*EXERCISE OBJECTIVE*. Please copy out all lines of the entries that contain the word "image".

Segment Start: SUPPLIED INFORMATION

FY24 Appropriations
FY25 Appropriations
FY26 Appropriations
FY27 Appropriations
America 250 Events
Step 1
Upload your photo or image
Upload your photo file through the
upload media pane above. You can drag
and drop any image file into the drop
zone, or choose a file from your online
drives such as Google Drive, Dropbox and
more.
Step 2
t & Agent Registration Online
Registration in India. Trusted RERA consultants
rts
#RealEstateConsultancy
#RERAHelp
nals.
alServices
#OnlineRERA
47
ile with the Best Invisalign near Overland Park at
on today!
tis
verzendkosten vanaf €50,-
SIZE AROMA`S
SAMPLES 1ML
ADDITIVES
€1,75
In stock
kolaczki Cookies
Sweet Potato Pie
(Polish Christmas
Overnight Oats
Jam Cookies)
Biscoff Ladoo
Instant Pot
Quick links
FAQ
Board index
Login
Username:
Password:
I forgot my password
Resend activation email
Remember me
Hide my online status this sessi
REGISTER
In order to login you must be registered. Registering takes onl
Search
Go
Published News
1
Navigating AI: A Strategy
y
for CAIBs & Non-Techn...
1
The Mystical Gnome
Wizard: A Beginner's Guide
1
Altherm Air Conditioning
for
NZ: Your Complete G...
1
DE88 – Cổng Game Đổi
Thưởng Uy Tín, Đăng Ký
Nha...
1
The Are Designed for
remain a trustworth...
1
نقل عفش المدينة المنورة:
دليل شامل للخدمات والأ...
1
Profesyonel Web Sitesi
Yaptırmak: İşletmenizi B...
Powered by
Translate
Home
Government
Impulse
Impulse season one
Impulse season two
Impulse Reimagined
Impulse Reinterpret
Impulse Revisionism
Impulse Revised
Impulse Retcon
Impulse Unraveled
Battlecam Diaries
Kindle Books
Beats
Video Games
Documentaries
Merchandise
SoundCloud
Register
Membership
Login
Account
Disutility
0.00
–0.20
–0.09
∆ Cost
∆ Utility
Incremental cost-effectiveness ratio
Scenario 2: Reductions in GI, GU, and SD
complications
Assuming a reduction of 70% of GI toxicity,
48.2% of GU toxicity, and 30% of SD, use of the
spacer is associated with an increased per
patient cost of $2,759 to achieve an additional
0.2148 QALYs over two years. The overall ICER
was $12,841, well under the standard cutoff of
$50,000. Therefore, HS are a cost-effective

Segment End: SUPPLIED INFORMATION

*WRITTEN ANSWER*.
Upload your photo or image
and drop any image file into the drop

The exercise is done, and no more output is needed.